14.              Ademais, o Supremo Tribunal Federal considera que o preceito da Constituição Federal contido no art. 61, § 1º, II, b, não é de observância obrigatória nem simetricamente extensível ao plano constitucional estadual (STF, ADI 3.205-MS, Tribunal Pleno, Rel. Min. Sepúlveda Pertence, 19-10-2006, v.u., DJ 17-11-2006, p. 41).
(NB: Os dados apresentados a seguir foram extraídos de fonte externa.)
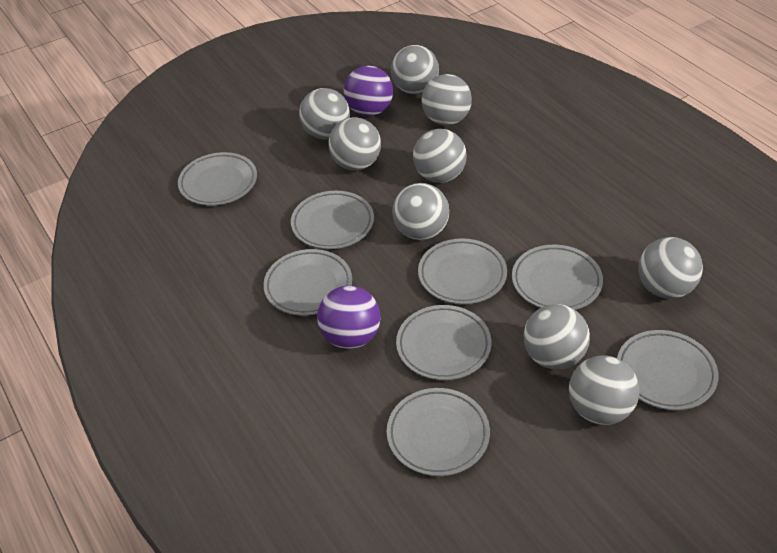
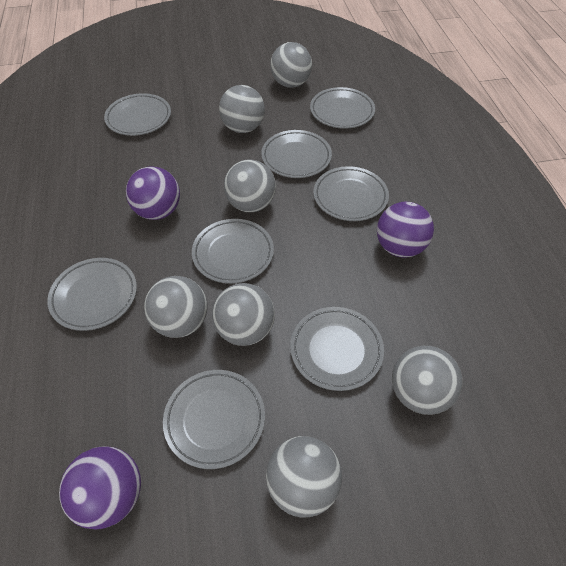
grey ball: [299,88,350,139] [329,117,381,171] [391,45,439,94] [392,183,449,240] [413,129,467,183] [422,74,472,125] [523,304,590,370] [569,355,640,425] [638,237,703,299] = 9 -> [144,276,207,338] [212,283,275,346] [219,85,265,133] [224,160,276,212] [266,436,342,517] [270,42,312,88] [392,346,463,415] = 7
purple ball: [317,286,381,349] [344,66,393,116] = 2 -> [59,446,141,530] [126,166,180,220] [377,202,434,258] = 3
15.              No rol do § 2º do art. 24 da Constituição Estadual, que inscreve iniciativa legislativa reservada ao Chefe do Poder Executivo, não se alinham disposições em matéria tributária. E tampouco dos arts. 159 a 176 da Constituição Estadual, que trata da tributação, das finanças e dos orçamentos, colhe-se a iniciativa legislativa reservada de matéria tributária ao Chefe do Poder Executivo. Ao contrário, só se reclama o primado da reserva de lei (do princípio da legalidade absoluta ou em sentido estrito), conforme consta do art. 19, I, e, em especial, do inciso I do art. 163 da Constituição Estadual, sem indicação da reserva de iniciativa legislativa. Com efeito, a reserva de iniciativa legislativa em favor do Chefe do Poder Executivo existe apenas no caso do plano plurianual, da lei de diretrizes orçamentárias e da lei orçamentária anual (art. 174, Constituição Estadual). As mesmas conclusões servem para a Constituição Federal.
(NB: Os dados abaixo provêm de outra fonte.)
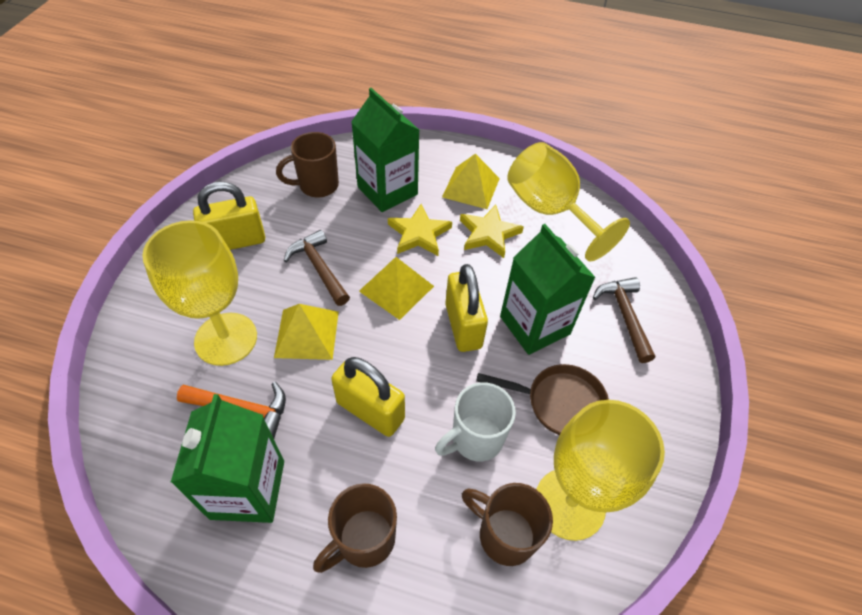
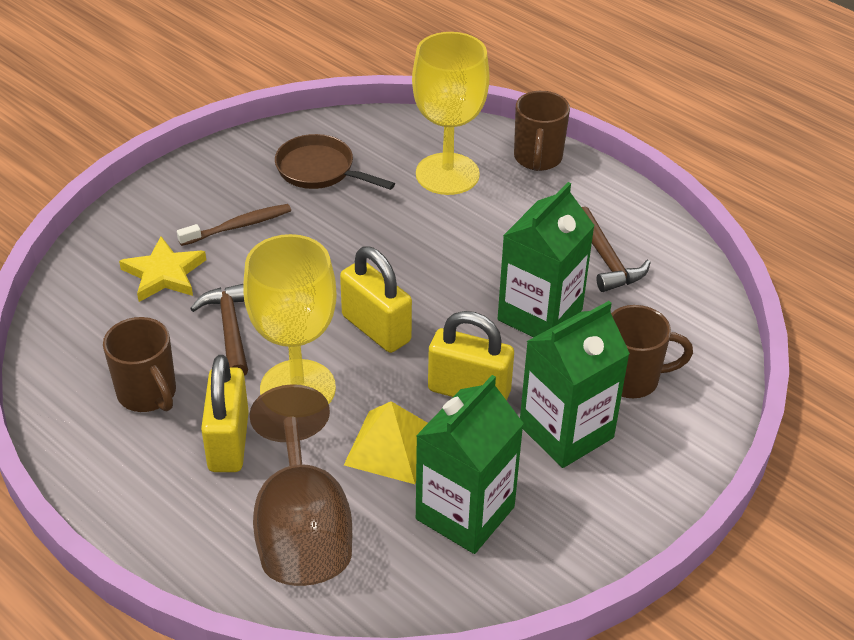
brown goblet: none = 0 -> [250,384,352,586] = 1
brown toothbrush: none = 0 -> [177,204,291,246] = 1
orange hammer: [177,382,286,438] = 1 -> none = 0
white mug: [435,382,516,462] = 1 -> none = 0
yellow goblet: [142,220,257,366] [507,142,630,262] [536,400,665,541] = 3 -> [243,234,337,404] [412,32,490,195] = 2
yellow pyramid: [274,304,339,360] [359,257,434,320] [442,154,500,209] = 3 -> [344,401,428,484] = 1
yellow star: [388,204,452,256] [460,205,524,258] = 2 -> [119,236,206,302] = 1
16.              Imprestável argumentar que o valor da contraprestação devida pelo contribuinte terá reflexos orçamentários e está compreendida na lei orçamentária e, por isso, a iniciativa legislativa seria reservada ao Chefe do Poder Executivo. A resposta a esse entendimento – que derruba eventual argüição de contrariedade aos arts. 174, I a III, e 176, I, da Constituição Estadual - foi bem sintetizada na fundamentação de acórdão da lavra do eminente Ministro Eros Grau:

“3. Afasto a alegação de vício formal. Isso porque a Lei n. 8.366 não tem índole orçamentária. O texto normativo impugnado dispõe sobre matéria de caráter tributário, isenções, matéria que, segundo entendimento dessa Corte, é de iniciativa comum ou concorrente; não há, no caso, iniciativa parlamentar reservada ao Chefe do Poder Executivo. Tem-se por superado, nesta Corte, o debate a propósito de vício de iniciativa referente à matéria tributária. Nesse sentido, ADI n. 3.205, Relator o Ministro SEPÚLVEDA PERTENCE, DJ de 17/11/06; ADI n. 2.659, Relator o Ministro NELSON JOBIM, DJ de 06/02/04, entre outros” (STF, ADI 3.809-5-ES, Tribunal Pleno, Rel. Min. Eros Grau, 14-06-2007, v.u., DJ 14-09-2007, p. 30).
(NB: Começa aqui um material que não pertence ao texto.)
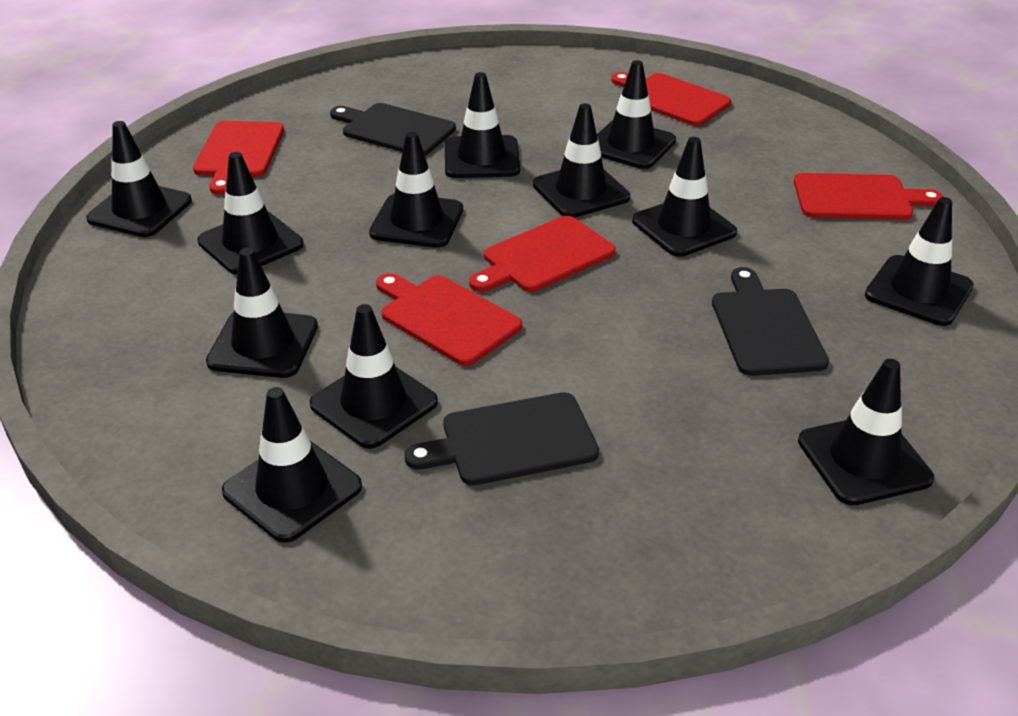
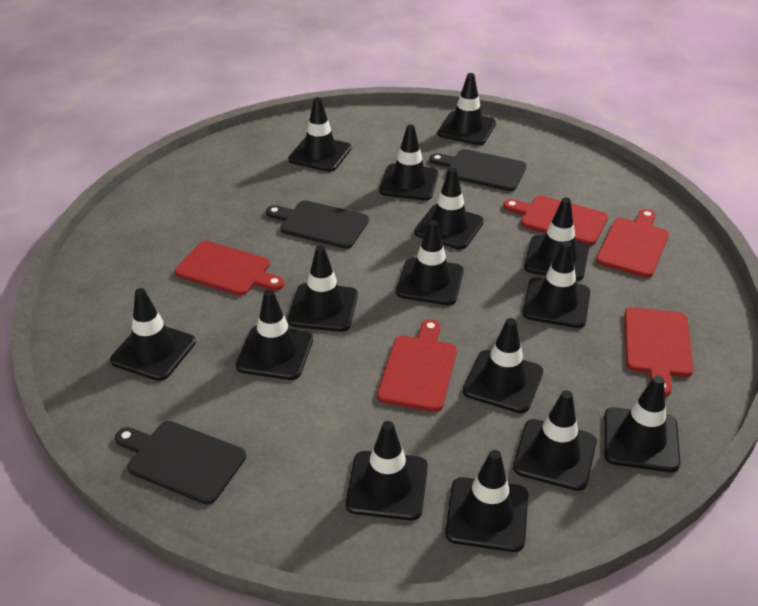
black traffic cone: [86,121,192,237] [197,152,304,275] [206,248,318,378] [222,387,362,543] [310,304,438,449] [369,132,463,248] [445,72,520,178] [533,103,630,218] [597,60,676,169] [632,137,737,257] [798,359,934,506] [865,197,974,326] = 12 -> [110,288,196,381] [236,290,313,380] [288,97,351,172] [288,246,358,332] [346,421,428,520] [379,125,438,200] [396,220,464,305] [414,167,484,249] [438,73,496,145] [445,450,528,552] [463,318,543,413] [513,390,597,491] [523,241,590,328] [524,198,589,281] [604,376,680,472] = 15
17.              Portanto, a reserva de iniciativa legislativa contida no art. 24, § 2º, da Constituição Estadual, exige interpretação restritiva, e em nenhuma de suas hipóteses taxativamente previstas se inclui a matéria objeto da lei local impugnada.

18.              Por derradeiro segue a inexistência de ofensa ao art. 25 da Constituição Estadual porque não se cogita, na espécie, de criação ou expansão quantitativa de despesa pública.

19.              Opino pela improcedência da ação.

 

                   São Paulo, 14 de setembro de 2010.